## TASK BRIEF
Reproduce exactly the lines below from the one containing "你得去 Google Play" through the one containing "1. **绑定支付方式：**", including both, and nothing else.

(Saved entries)
- Opening Delimiter -

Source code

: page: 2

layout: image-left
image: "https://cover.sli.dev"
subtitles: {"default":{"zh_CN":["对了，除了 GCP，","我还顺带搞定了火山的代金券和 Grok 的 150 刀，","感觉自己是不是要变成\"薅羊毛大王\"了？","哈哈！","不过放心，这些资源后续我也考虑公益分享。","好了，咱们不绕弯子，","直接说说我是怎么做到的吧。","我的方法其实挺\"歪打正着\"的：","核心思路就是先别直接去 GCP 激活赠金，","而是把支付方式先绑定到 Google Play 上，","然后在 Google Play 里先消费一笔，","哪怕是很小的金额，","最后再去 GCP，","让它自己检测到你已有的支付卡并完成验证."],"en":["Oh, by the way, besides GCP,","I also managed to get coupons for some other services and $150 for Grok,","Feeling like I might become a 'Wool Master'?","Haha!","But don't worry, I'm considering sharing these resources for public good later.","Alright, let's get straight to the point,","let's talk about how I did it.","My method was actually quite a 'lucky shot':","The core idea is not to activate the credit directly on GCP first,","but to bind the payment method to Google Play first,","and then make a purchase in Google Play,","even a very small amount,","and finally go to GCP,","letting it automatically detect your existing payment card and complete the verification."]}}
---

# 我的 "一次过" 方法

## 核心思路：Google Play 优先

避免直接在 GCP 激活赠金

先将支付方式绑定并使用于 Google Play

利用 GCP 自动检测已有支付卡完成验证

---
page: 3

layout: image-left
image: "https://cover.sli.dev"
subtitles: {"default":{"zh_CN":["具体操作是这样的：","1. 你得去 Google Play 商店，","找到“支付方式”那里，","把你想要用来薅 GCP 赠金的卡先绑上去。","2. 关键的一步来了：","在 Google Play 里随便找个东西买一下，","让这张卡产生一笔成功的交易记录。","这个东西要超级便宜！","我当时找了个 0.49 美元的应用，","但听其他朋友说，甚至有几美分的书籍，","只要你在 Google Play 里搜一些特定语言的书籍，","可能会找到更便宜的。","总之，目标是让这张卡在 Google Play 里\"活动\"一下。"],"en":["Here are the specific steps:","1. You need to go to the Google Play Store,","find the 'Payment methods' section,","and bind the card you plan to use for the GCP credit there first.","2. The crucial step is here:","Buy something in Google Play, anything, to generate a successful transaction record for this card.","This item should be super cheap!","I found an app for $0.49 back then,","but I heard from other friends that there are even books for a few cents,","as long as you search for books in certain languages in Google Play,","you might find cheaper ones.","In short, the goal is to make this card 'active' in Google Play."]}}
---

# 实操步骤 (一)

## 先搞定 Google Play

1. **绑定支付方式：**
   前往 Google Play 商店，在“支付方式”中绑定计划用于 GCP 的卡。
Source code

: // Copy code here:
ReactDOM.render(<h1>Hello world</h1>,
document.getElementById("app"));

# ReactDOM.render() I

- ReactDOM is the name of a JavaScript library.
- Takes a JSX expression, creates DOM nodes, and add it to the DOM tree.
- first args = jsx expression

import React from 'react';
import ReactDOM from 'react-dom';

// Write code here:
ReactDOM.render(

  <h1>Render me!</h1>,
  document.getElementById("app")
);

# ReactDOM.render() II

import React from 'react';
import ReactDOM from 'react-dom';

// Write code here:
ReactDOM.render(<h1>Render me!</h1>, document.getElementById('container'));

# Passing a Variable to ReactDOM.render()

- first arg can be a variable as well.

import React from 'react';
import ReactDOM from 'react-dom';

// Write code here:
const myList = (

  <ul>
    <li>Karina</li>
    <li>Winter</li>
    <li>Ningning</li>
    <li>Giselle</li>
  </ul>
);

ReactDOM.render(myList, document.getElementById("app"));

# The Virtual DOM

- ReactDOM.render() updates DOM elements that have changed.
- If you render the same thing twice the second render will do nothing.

- Closing Delimiter -

## ANSWER FOR THIS EXERCISE
subtitles: {"default":{"zh_CN":["具体操作是这样的：","1. 你得去 Google Play 商店，","找到“支付方式”那里，","把你想要用来薅 GCP 赠金的卡先绑上去。","2. 关键的一步来了：","在 Google Play 里随便找个东西买一下，","让这张卡产生一笔成功的交易记录。","这个东西要超级便宜！","我当时找了个 0.49 美元的应用，","但听其他朋友说，甚至有几美分的书籍，","只要你在 Google Play 里搜一些特定语言的书籍，","可能会找到更便宜的。","总之，目标是让这张卡在 Google Play 里\"活动\"一下。"],"en":["Here are the specific steps:","1. You need to go to the Google Play Store,","find the 'Payment methods' section,","and bind the card you plan to use for the GCP credit there first.","2. The crucial step is here:","Buy something in Google Play, anything, to generate a successful transaction record for this card.","This item should be super cheap!","I found an app for $0.49 back then,","but I heard from other friends that there are even books for a few cents,","as long as you search for books in certain languages in Google Play,","you might find cheaper ones.","In short, the goal is to make this card 'active' in Google Play."]}}
---

# 实操步骤 (一)

## 先搞定 Google Play

1. **绑定支付方式：**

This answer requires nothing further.